Papas Fritas writes:
"Scott Smith reports at AP that 26-year-old Sergio Patrick Rodriguez has been convicted of pointing a green laser at a Fresno Police Department helicopter and sentenced to spend 14 years in federal prison. 'This is not a game. It is dangerous, and it is a felony,' says US Attorney Benjamin B. Wagner. 'Those who aim lasers at aircraft should know that we will seek to convict them, and we will seek to send them to prison. The safety of aircraft and the people in them demands no less.' According to evidence presented at trial, Rodriguez and his girlfriend, Jennifer Lorraine Coleman, 23, used a high-powered green laser pointer 13 times more powerful than common pointers to repeatedly strike the cockpit of Air 1 during a clear summer night in 2012. In imposing the sentence, Judge O'Neill considered not only the severity of the offenses but Rodriguez's criminal history, numerous probation violations, and Bulldog gang affiliation. An expert said that the laser pointer that Rodriguez used was an instrument capable of inflicting serious bodily injury and death due to a high potential for crash caused by visual interference. A jury found Rodriguez guilty of attempting to interfere with safe operation of aircraft and aiming a laser pointer at an aircraft. 'Lasing aircraft is not a joke or a casual prank,' says Special Agent in Charge Monica M. Miller of the FBI's Sacramento field office. 'Rodriguez's sentence clearly demonstrates the seriousness of his actions and that the FBI will work with its law enforcement partners to locate and arrest those who engage in dangerous, improper use of hand-held lasers that puts us all at risk.'
On February 11, 2014, in 12 cities, the FBI, in collaboration with the Air Line Pilots Association International and the FAA, announced the Laser Threat Awareness campaign, a nationwide effort to alert the public to the threat that aircraft laser illumination poses and the penalties for such activity. The FBI will offer up to $10,000 for information leading to the arrest of any individual who intentionally aims a laser at an aircraft. The program is being rolled out in Albuquerque, New Mexico; Houston and San Antonio, Texas; Los Angeles and Sacramento, California; Philadelphia; Phoenix, Arizona; Cleveland, Ohio; Washington, D.C.; Chicago; New York; and San Juan, Puerto Rico."
frojack wrote:There are specific laws on the books for what he DID, which don't require you to prove INTENT.
This is not the situation that strict liability laws were meant for. If the police want to give you a traffic ticket because your car was illegally parked, I have no problem with that. When the police want to send you to prison for 5 years with no requirement that you even had criminal intent, I have a serious problem with that - and so should you.

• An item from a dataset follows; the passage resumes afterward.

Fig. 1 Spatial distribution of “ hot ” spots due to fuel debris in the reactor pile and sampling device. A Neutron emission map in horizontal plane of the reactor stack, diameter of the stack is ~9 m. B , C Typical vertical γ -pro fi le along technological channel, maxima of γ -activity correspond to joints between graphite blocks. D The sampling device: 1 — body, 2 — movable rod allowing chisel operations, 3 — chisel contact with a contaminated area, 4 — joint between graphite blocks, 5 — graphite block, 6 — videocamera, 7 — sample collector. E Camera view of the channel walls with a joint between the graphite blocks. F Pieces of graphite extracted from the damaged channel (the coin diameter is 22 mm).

If this is a strict liability law then we're one amendment away from giving a backyard astronomer 5 years for accidentally scanning his 30 mW laser across an aircraft, same as the sociopath using a 1500 mW laser to blind pilots for fun. I don't want to live in that country.

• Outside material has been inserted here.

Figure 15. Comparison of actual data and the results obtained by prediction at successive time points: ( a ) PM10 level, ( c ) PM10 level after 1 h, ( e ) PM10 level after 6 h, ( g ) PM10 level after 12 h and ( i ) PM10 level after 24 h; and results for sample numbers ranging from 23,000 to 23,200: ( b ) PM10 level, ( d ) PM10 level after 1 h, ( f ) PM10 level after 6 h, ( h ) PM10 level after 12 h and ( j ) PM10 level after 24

So, shining the laser on TWO different helicopters was an accident.Just playing with the shark officer, and it went off. You're going with that?
If you can sell that to a jury, you're golden.
Frojack wrote:If you can sell that to a jury, you're golden.
That's the problem, once you're in front of a jury on a charge with strict liability intent does not matter. Once the factual matter is decided, "I didn't mean any harm" doesn't matter - guilt is assigned, and the trial is moved on to sentencing.
How is this law written? If it really is strict liability, then scanning a 5 mW laser past a plane by accident during stargazing makes you equally guilty with the sociopath who is deliberately blinding pilots with a 1500 mW laser. Same crime. No law with a 5 year penalty should be strict liability.
Kudos, by the way, on the "just playing with the shark" line, that's witty =)
The law seems to provide plenty of leeway for both a defense lawyer and the sentencing judge.http://www.laserpointersafety.com/rules-general/us laws/uslaws.html#US_proposed_2005_2007_Securing_ [laserpointersafety.com]
Knowingly: excuses the careless astronomers (who are educated enough such that they really don't do this kind of shit anyway).
The ability to issue a fine also does not tie a judges hands.
Thanks for the link, that's some good reading!
Here's my favorite bit:
. . . placing the New Jersey Division of Consumer Affairs in charge of enforcing sales restrictions that exceed federal standards is not likely to deter dangerous conduct, but instead will interfere with otherwise lawful commerce within New Jersey. The criminal laws already protecting New Jersey residents from the dangerous misuse of laser pointers would not be bolstered by an arbitrary one-milliwatt sales restriction that is inconsistent with federal standards.
Accordingly, I herewith return Senate Bill No. 418 (Second Reprint) without my approval.
Respectfully, /s/ Chris ChristieGovernor
*mind blown* Common sense? In East Coast politics? From Governor Chris Christie???
I don't know what to say. Some of my faith in humanity has been restored.